I use DIY no waste feeders and horizontal nipples in a five gallon bucket. If you live in a cold winter climate, use a 250 watt stock tank deicer in the bucket and the nipples and water won't freeze.

20170423_121746.jpg
20170422_105015.jpg
 

sillybirds

Songster
11 Years
Aug 5, 2008
569
26
166
California
I recently upgraded my feeder and waterer, building ones similar to designs posted by others here and on YouTube. The feeder uses 3 inch PVC elbows placed through holes cut into a 5 gallon bucket. The waterer is a 2 gallon bucket with horizontal nipples set inside a larger (? 5 gallon) bucket that pool chlorine tabs came in. I chose to make the waterer bucket inside bucket to avoid getting inside of the coop wet. I'm glad I did, as even though horizontal nipples themselves don't leak, the chickens are rather sloppy and spill water as they drink.
IMG_0102.JPG
 

crowdofmyself

Songster
Jun 10, 2018
78
96
104
Athens, GA
I just found this particular feeder and waterer that intrigued me because I've been wondering what to do with those two water bottles I've got. (You can translate it from Spanish but you really don't need to. The pictures show everything.

https://blogdelaelena.blogspot.com/2012/08/comedero-y-bebedero-para-gallinas-casero.html

I was thinking about trying at least the feeder (maybe with the elbows instead of just the rough-cut sides, but dang if I can figure out why they would have cut those tall open holes. Is it maybe to give them a visual when the thing is empty?
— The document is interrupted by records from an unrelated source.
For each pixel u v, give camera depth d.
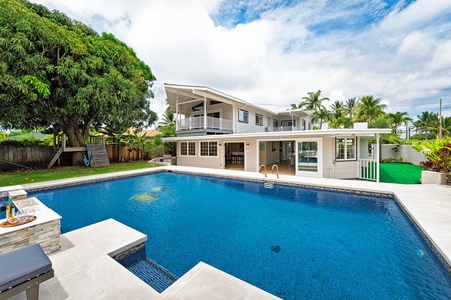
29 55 9.07
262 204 7.05
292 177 10.12
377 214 5.96
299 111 19.28
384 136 19.23
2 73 8.14
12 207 3.54
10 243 3.08
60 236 3.94
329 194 7.94
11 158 12.83
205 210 6.48
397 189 7.27
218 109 17.73
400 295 2.89
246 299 2.41
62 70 10.10
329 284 3.13
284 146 20.34
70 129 14.04
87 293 2.48
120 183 10.16
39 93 10.06
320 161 10.27
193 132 15.41
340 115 30.55
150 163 16.84
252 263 3.68
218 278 2.79
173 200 7.55
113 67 12.56
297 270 3.47
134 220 5.69
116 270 2.93
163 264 3.67
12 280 2.01
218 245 4.32
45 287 2.57
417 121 40.31
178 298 2.42
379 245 4.25
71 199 7.64
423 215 4.80
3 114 10.13
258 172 11.95
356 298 2.85
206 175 11.62
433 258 3.71
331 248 4.17
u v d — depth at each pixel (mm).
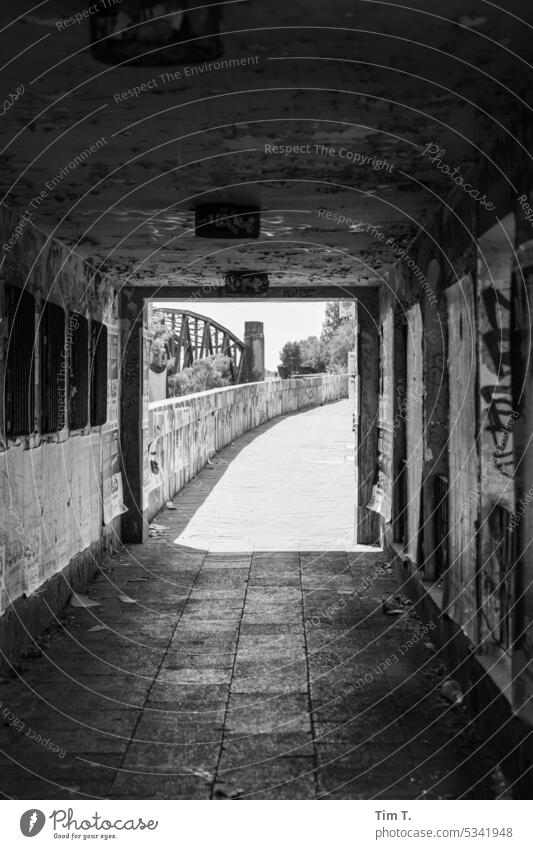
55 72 3551
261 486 14820
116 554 9461
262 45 3314
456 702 4980
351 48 3346
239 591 7828
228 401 21359
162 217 6262
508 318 4148
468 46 3328
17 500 5699
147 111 4035
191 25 2941
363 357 10070
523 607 3770
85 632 6504
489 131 4285
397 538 8555
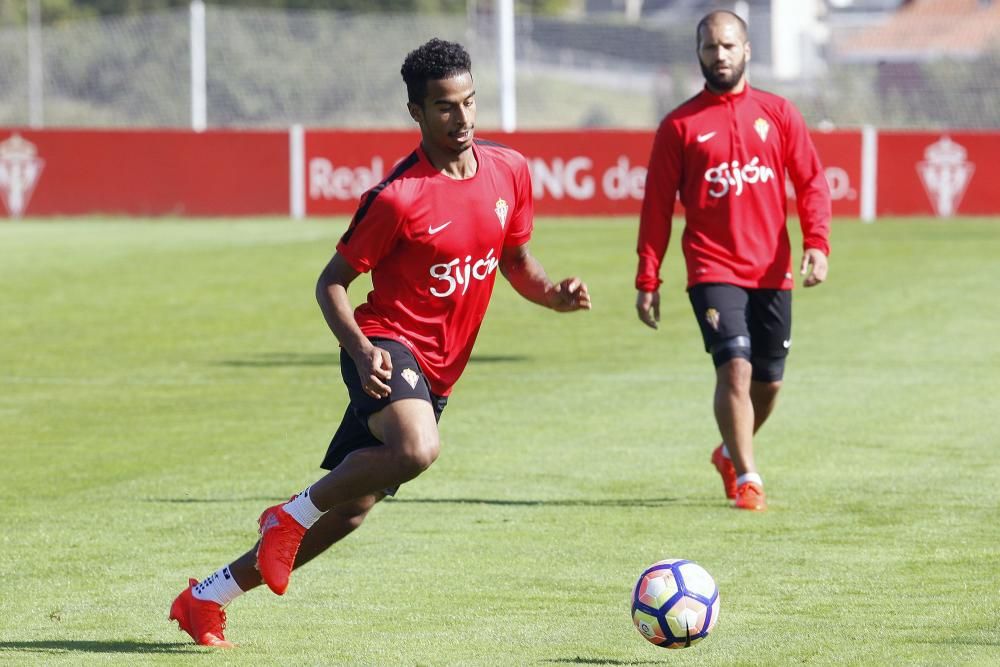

I wouldn't do that, I don't think, because it looks like an invitation to critters. But if you see a reason, can you let me know what it is?
 

wamtazlady

Crowing
8 Years
Jul 18, 2013
1,743
2,227
316
Kalispell MT
As with others, I use horizontal nipples. However, I use a 10 gallon tote instead of a 5 gallon bucket. The tote only needs refilled once a week and it's easy to see the water level. With a stock tank deicer in winter the tote has kept the water thawed down to -22F. Both food and water are kept out in the run.